1 files changed, 6 insertions, 53 deletions
diff --git a/TODO b/TODO
index ea32bbb..a799bbb 100644
--- a/TODO
+++ b/TODO
@@ -1,11 +1,11 @@
-html5lib has its own Unicode, Dammit-like system. Converting the input
-to Unicode should be up to the builder. The lxml builder would use
-Unicode, Dammit, and the html5lib builder would be a no-op.
-
 Bare ampersands should be converted to HTML entities upon output.
 
-It should also be possible to convert certain Unicode characters to
-HTML entities upon output.
+It should also be possible to, on output, convert to HTML entities any
+Unicode characters found in htmlentitydefs.codepoint2name. (This
+algorithm would allow me to simplify Unicode, Dammit--convert
+everything to Unicode, and then convert to entities upon output, not
+treating smart quotes differently from any other Unicode character
+that can be represented as an entity.)
 
 XML handling:
 
@@ -21,50 +21,3 @@ as-yet-unreleased version of html5lib changes the parser's handling of
 CDATA sections to allow CDATA sections in tags like <svg> and
 <math>. The HTML5TreeBuilder will need to be updated to create CData
 objects instead of Comment objects in this situation.
-
-
-
----
-
-Here are some unit tests that fail with HTMLParser.
-
-    def testValidButBogusDeclarationFAILS(self):
-        self.assertSoupEquals('<! Foo >a', '<!Foo >a')
-
-    def testIncompleteDeclarationAtEndFAILS(self):
-        self.assertSoupEquals('a<!b')
-
-    def testIncompleteEntityAtEndFAILS(self):
-        self.assertSoupEquals('&lt;Hello&gt')
-
-        # This is not what the original author had in mind, but it's
-        # a legitimate interpretation of what they wrote.

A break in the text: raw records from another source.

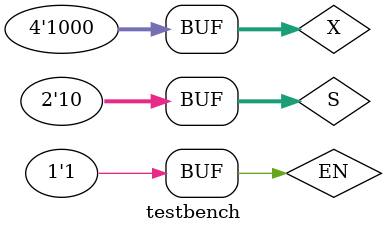
<source format=v>
`timescale 1ns / 1ps



module mult(
    input [3:0] X,
    input [1:0] S,
    input EN,
    output Y
    );
    
     reg Y;
       
     always @*
     if(EN)
     begin
        Y = 0;
        case(S)
            2'b00 : Y = X[0];
            2'b01 : Y = X[1];
            2'b10 : Y = X[2];
            2'b11 : Y = X[3];
        endcase
     end      
endmodule



module testbench;
    reg [1:0] S;
    reg EN;
    reg [3:0] X;
    //wire Y;
    
    mult m(X,S,EN,Y);
    
    initial
    begin
        EN = 1;
        S = 0;
        X = 1;
        #50;
        
        S = 1;
        X = 2;
        #50;
        
        S = 2;
        X = 4;
        #50;
        
        
        S = 2;
        X = 8;
       // EN = 1;
        #50;
        //$stop;
    end
endmodule    

</source>
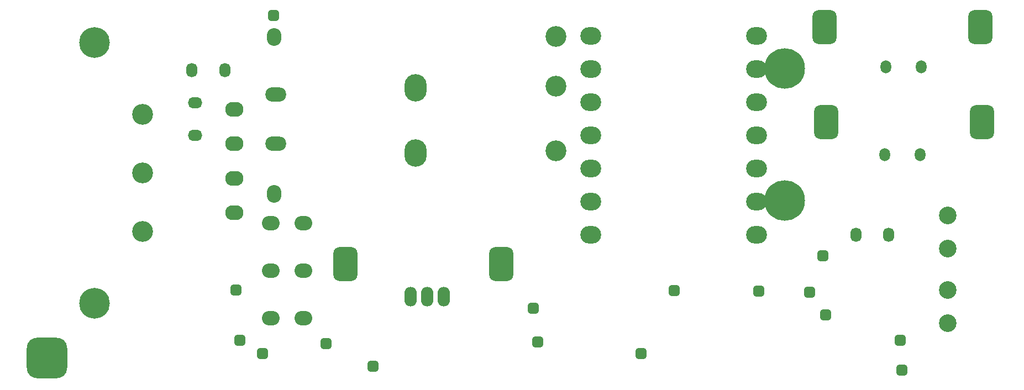
<source format=gts>
G04*
G04 #@! TF.GenerationSoftware,Altium Limited,Altium Designer,22.0.2 (36)*
G04*
G04 Layer_Color=8388736*
%FSLAX25Y25*%
%MOIN*%
G70*
G04*
G04 #@! TF.SameCoordinates,859FC916-3FFD-46C2-8808-FF4F4C249E12*
G04*
G04*
G04 #@! TF.FilePolarity,Negative*
G04*
G01*
G75*
%ADD14O,0.06706X0.08674*%
G04:AMPARAMS|DCode=15|XSize=67.06mil|YSize=67.06mil|CornerRadius=18.76mil|HoleSize=0mil|Usage=FLASHONLY|Rotation=90.000|XOffset=0mil|YOffset=0mil|HoleType=Round|Shape=RoundedRectangle|*
%AMROUNDEDRECTD15*
21,1,0.06706,0.02953,0,0,90.0*
21,1,0.02953,0.06706,0,0,90.0*
1,1,0.03753,0.01476,0.01476*
1,1,0.03753,0.01476,-0.01476*
1,1,0.03753,-0.01476,-0.01476*
1,1,0.03753,-0.01476,0.01476*
%
%ADD15ROUNDEDRECTD15*%
G04:AMPARAMS|DCode=16|XSize=244.22mil|YSize=244.22mil|CornerRadius=63.06mil|HoleSize=0mil|Usage=FLASHONLY|Rotation=0.000|XOffset=0mil|YOffset=0mil|HoleType=Round|Shape=RoundedRectangle|*
%AMROUNDEDRECTD16*
21,1,0.24422,0.11811,0,0,0.0*
21,1,0.11811,0.24422,0,0,0.0*
1,1,0.12611,0.05906,-0.05906*
1,1,0.12611,-0.05906,-0.05906*
1,1,0.12611,-0.05906,0.05906*
1,1,0.12611,0.05906,0.05906*
%
%ADD16ROUNDEDRECTD16*%
G04:AMPARAMS|DCode=17|XSize=67.06mil|YSize=67.06mil|CornerRadius=18.76mil|HoleSize=0mil|Usage=FLASHONLY|Rotation=180.000|XOffset=0mil|YOffset=0mil|HoleType=Round|Shape=RoundedRectangle|*
%AMROUNDEDRECTD17*
21,1,0.06706,0.02953,0,0,180.0*
21,1,0.02953,0.06706,0,0,180.0*
1,1,0.03753,-0.01476,0.01476*
1,1,0.03753,0.01476,0.01476*
1,1,0.03753,0.01476,-0.01476*
1,1,0.03753,-0.01476,-0.01476*
%
%ADD17ROUNDEDRECTD17*%
%ADD18O,0.07414X0.11824*%
G04:AMPARAMS|DCode=19|XSize=145.8mil|YSize=204.85mil|CornerRadius=38.45mil|HoleSize=0mil|Usage=FLASHONLY|Rotation=0.000|XOffset=0mil|YOffset=0mil|HoleType=Round|Shape=RoundedRectangle|*
%AMROUNDEDRECTD19*
21,1,0.14580,0.12795,0,0,0.0*
21,1,0.06890,0.20485,0,0,0.0*
1,1,0.07690,0.03445,-0.06398*
1,1,0.07690,-0.03445,-0.06398*
1,1,0.07690,-0.03445,0.06398*
1,1,0.07690,0.03445,0.06398*
%
%ADD19ROUNDEDRECTD19*%
%ADD20C,0.24422*%
%ADD21C,0.12611*%
%ADD22O,0.12611X0.10642*%
%ADD23C,0.18517*%
%ADD24O,0.06469X0.07887*%
%ADD25C,0.10642*%
%ADD26O,0.13398X0.16548*%
%ADD27O,0.10642X0.08674*%
%ADD28O,0.11036X0.08989*%
%ADD29O,0.08674X0.10642*%
%ADD30O,0.12611X0.08674*%
%ADD31O,0.06706X0.08674*%
%ADD32O,0.08674X0.06706*%
D14*
X507874Y88583D02*
D03*
X527559D02*
D03*
D15*
X398219Y55027D02*
D03*
X133858Y55118D02*
D03*
X487795Y75984D02*
D03*
X449213Y54724D02*
D03*
X479921Y53937D02*
D03*
X378150Y16929D02*
D03*
X315721Y24041D02*
D03*
X534646Y24803D02*
D03*
X535630Y7087D02*
D03*
X136024Y24803D02*
D03*
X149803Y16929D02*
D03*
X216339Y9252D02*
D03*
X188189Y22835D02*
D03*
X312992Y44291D02*
D03*
X156472Y221046D02*
D03*
D16*
X19761Y14106D02*
D03*
D17*
X489370Y40157D02*
D03*
D18*
X259105Y51177D02*
D03*
X249105D02*
D03*
X239105D02*
D03*
D19*
X293950Y70827D02*
D03*
X199987D02*
D03*
X489700Y156496D02*
D03*
X583662D02*
D03*
X582803Y213843D02*
D03*
X488841D02*
D03*
D20*
X464761Y188785D02*
D03*
Y109248D02*
D03*
D21*
X326966Y139147D02*
D03*
Y178316D02*
D03*
Y208350D02*
D03*
X77362Y161417D02*
D03*
Y125984D02*
D03*
Y90551D02*
D03*
D22*
X347832Y208618D02*
D03*
Y188618D02*
D03*
Y168618D02*
D03*
Y148618D02*
D03*
Y128618D02*
D03*
Y108618D02*
D03*
Y88618D02*
D03*
X447832Y208618D02*
D03*
Y188618D02*
D03*
Y168618D02*
D03*
Y148618D02*
D03*
Y128618D02*
D03*
Y108618D02*
D03*
Y88618D02*
D03*
D23*
X48622Y204724D02*
D03*
Y47244D02*
D03*
D24*
X525785Y189957D02*
D03*
X547045D02*
D03*
X525194Y137075D02*
D03*
X546454D02*
D03*
D25*
X562992Y80394D02*
D03*
Y100394D02*
D03*
Y35118D02*
D03*
Y55118D02*
D03*
D26*
X242320Y177162D02*
D03*
Y137792D02*
D03*
D27*
X154722Y95451D02*
D03*
X174407D02*
D03*
X154722Y38365D02*
D03*
X174407D02*
D03*
X154722Y66908D02*
D03*
X174407D02*
D03*
D28*
X132874Y164370D02*
D03*
Y143504D02*
D03*
Y122638D02*
D03*
Y101772D02*
D03*
D29*
X156693Y207874D02*
D03*
Y113386D02*
D03*
D30*
X157675Y173225D02*
D03*
Y143697D02*
D03*
D31*
X127126Y187992D02*
D03*
X107126D02*
D03*
D32*
X109252Y148622D02*
D03*
Y168307D02*
D03*
M02*

</source>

-        self.assertSoupEquals("""<a href="foo</a>, </a><a href="bar">baz</a>""",
-        '<a href="foo&lt;/a&gt;, &lt;/a&gt;&lt;a href="></a>, <a href="bar">baz</a>')
-        # SGMLParser generates bogus parse events when attribute values
-        # contain embedded brackets, but at least Beautiful Soup fixes
-        # it up a little.
-        self.assertSoupEquals('<a b="<a>">', '<a b="&lt;a&gt;"></a><a>"></a>')
-        self.assertSoupEquals('<a href="http://foo.com/<a> and blah and blah',
-                              """<a href='"http://foo.com/'></a><a> and blah and blah</a>""")
-
-        invalidEntity = "foo&#bar;baz"
-        soup = BeautifulStoneSoup\
-               (invalidEntity,
-                convertEntities=htmlEnt)
-        self.assertEquals(str(soup), invalidEntity)
-
-
-Tag names that contain Unicode characters crash the parser:
-    def testUnicodeTagNamesFAILS(self):
-	self.assertSoupEquals("<デダ芻デダtext>2PM</デダ芻デダtext>")
-
-Here's the implementation of NavigableString.__unicode__:
-
-    def __unicode__(self):
-        return unicode(str(self))
-
-It converts the Unicode to a string, and then back to Unicode. I can't
-find any other way of turning an element of a Unicode subclass into a
-normal Unicode object. This is pretty bad and a better technique is
-welcome.